> _Work item_
All lines from the top of the records below through the line holding "presentationer och marknadsföringsmaterial.", and only those, should be printed exactly, minus the pictures.

> _Extracted records_

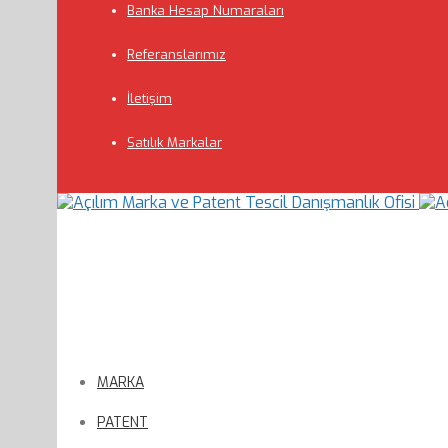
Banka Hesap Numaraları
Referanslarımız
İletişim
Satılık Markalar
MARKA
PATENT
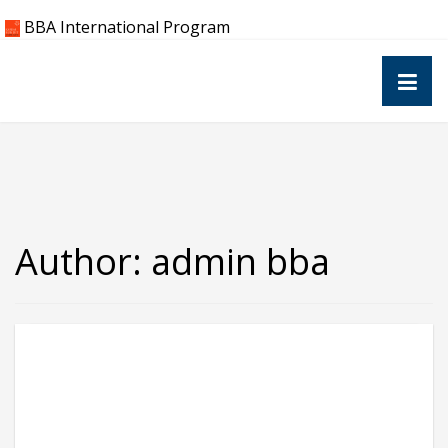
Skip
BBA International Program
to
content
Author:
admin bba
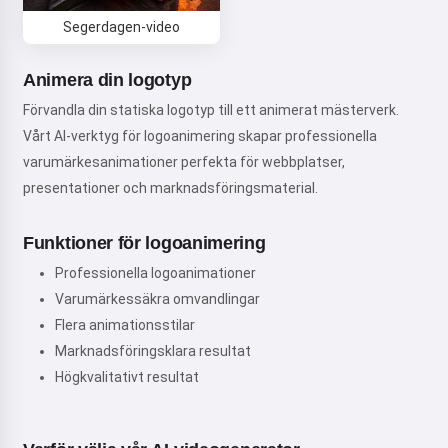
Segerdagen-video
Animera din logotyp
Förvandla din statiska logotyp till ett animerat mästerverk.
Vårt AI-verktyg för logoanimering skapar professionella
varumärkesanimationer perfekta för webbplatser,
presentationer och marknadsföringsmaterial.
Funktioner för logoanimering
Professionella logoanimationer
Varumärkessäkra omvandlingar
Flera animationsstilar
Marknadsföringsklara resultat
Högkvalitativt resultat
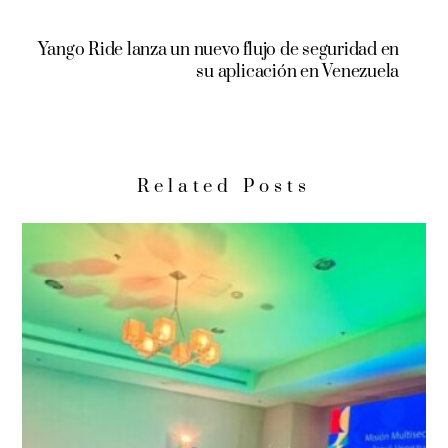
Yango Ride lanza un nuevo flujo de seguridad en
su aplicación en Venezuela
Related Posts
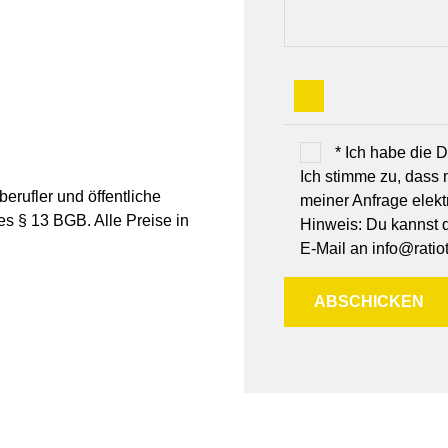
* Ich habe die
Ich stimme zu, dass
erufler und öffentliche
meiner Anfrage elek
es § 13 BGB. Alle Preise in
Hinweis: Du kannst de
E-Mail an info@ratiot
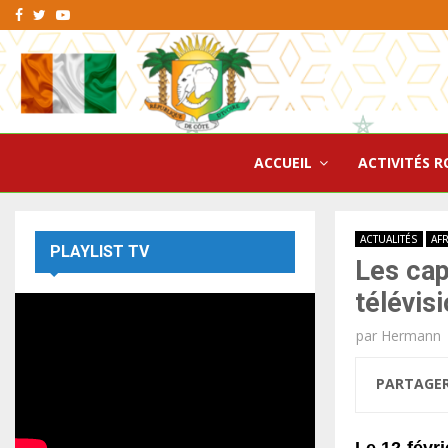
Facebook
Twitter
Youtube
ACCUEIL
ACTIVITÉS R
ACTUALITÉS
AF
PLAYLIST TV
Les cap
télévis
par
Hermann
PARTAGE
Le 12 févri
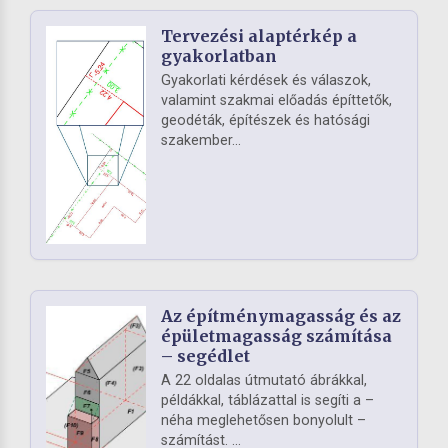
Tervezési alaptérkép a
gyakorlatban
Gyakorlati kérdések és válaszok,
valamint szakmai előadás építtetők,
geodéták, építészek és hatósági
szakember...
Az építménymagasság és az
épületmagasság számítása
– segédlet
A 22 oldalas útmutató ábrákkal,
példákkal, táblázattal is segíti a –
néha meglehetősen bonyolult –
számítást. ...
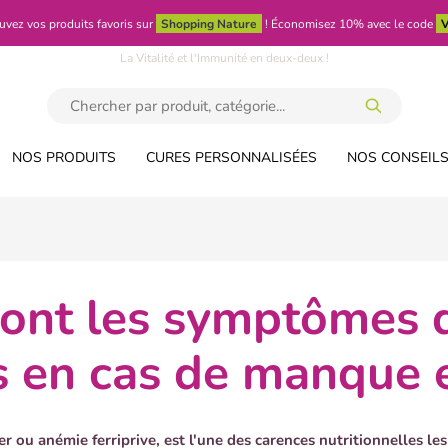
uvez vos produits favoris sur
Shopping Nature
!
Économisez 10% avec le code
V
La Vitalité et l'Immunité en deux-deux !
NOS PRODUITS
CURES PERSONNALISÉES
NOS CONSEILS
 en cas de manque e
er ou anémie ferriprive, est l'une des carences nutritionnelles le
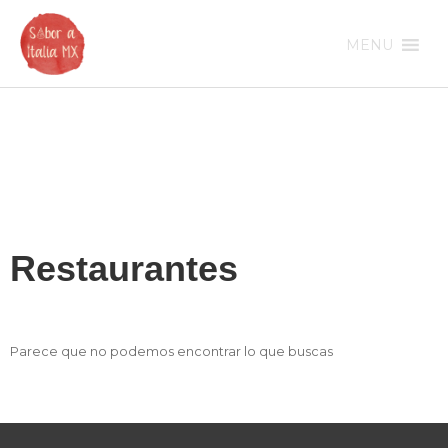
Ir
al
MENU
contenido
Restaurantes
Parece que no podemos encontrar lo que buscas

> _Exercise response_
Banka Hesap Numaraları
Referanslarımız
İletişim
Satılık Markalar
MARKA
PATENT
Skip
BBA International Program
to
content
Author:
admin bba
Segerdagen-video
Animera din logotyp
Förvandla din statiska logotyp till ett animerat mästerverk.
Vårt AI-verktyg för logoanimering skapar professionella
varumärkesanimationer perfekta för webbplatser,
presentationer och marknadsföringsmaterial.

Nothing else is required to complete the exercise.